Graceful node shutdown
Kubernetes 1.20 added graceful node shutdown: when a node is shut down via systemd, Kubernetes signals pods to terminate gracefully rather than having them killed abruptly. Previously, systemd-level node shutdown bypassed the Kubernetes lifecycle hooks, leaving pods without the opportunity to clean up connections or drain in-flight requests. The feature requires kubelet configuration and node-level systemd integration.
The CronJob GA
CronJobs reached GA in 1.20 after years in beta. The GA promotion brought a more stable API (batch/v1 vs batch/v1beta1) and improvements to concurrency policy and deadline handling. CronJobs are the appropriate Kubernetes primitive for periodic batch tasks that need the cluster's resource scheduling, namespace isolation, and monitoring.

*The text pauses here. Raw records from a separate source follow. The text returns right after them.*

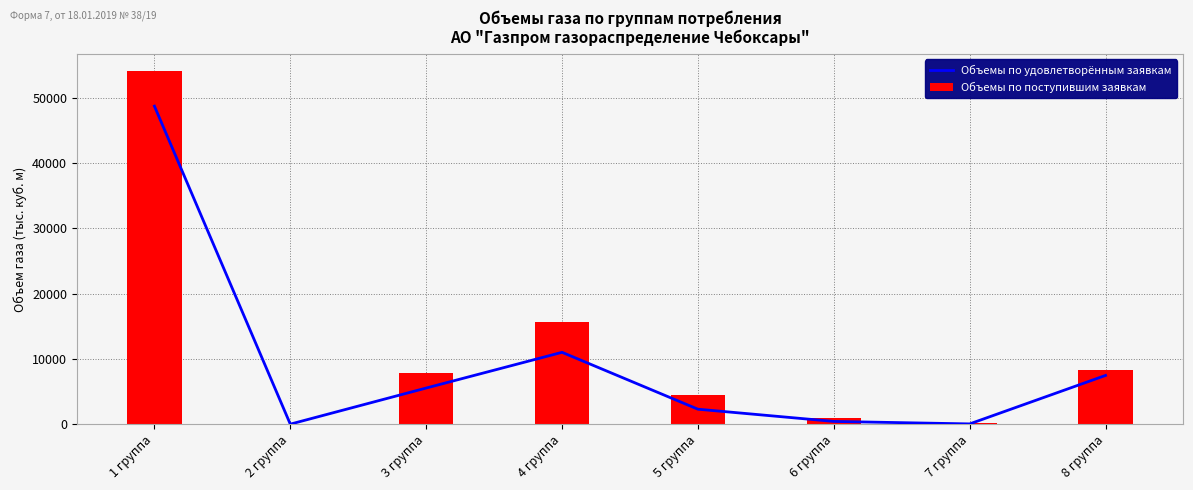

True or false: Объемы по поступившим заявкам has a value of 88440.0 at 1 группа.

False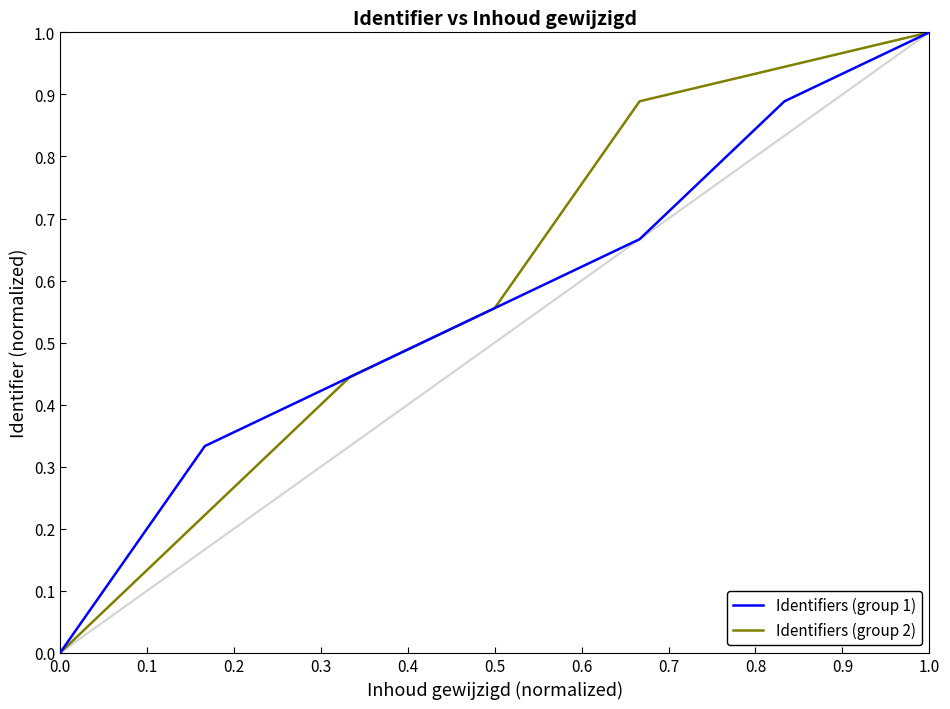

Which category has the highest value in the Identifiers (group 1) series?

1.0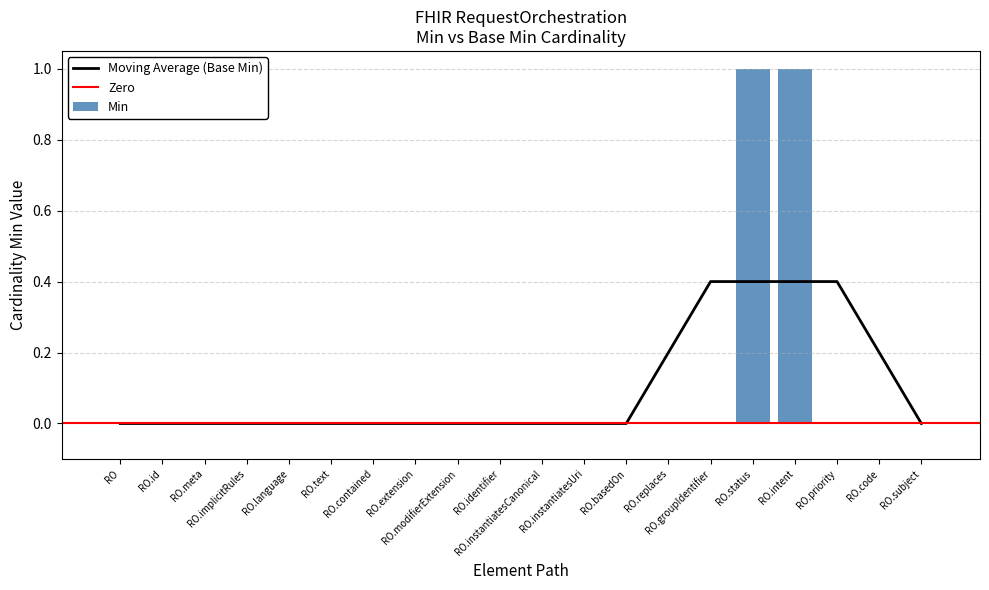

Is it true that the value at RO.basedOn is 0?

True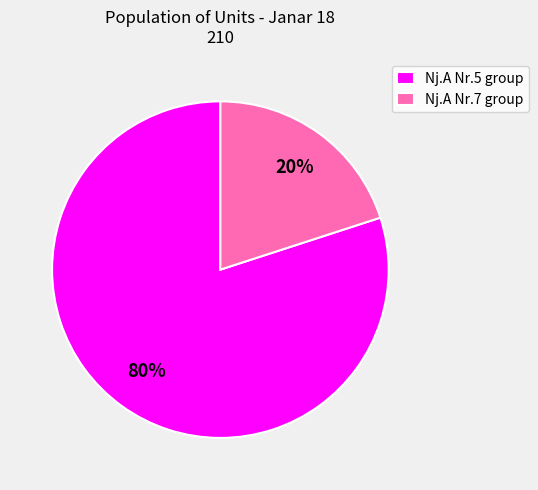

What is the largest slice in the pie chart?

Nj.A Nr.5 group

Immutable Secrets and ConfigMaps
Kubernetes 1.21 (previewed in 1.20) added immutable Secrets and ConfigMaps. Marking a Secret or ConfigMap as immutable prevents modifications and reduces API server watch load for clusters with large numbers of Secrets (the API server does not need to watch immutable objects for changes). The operational implication: infrastructure patterns that use ConfigMap updates for rolling configuration changes must use mutable ConfigMaps.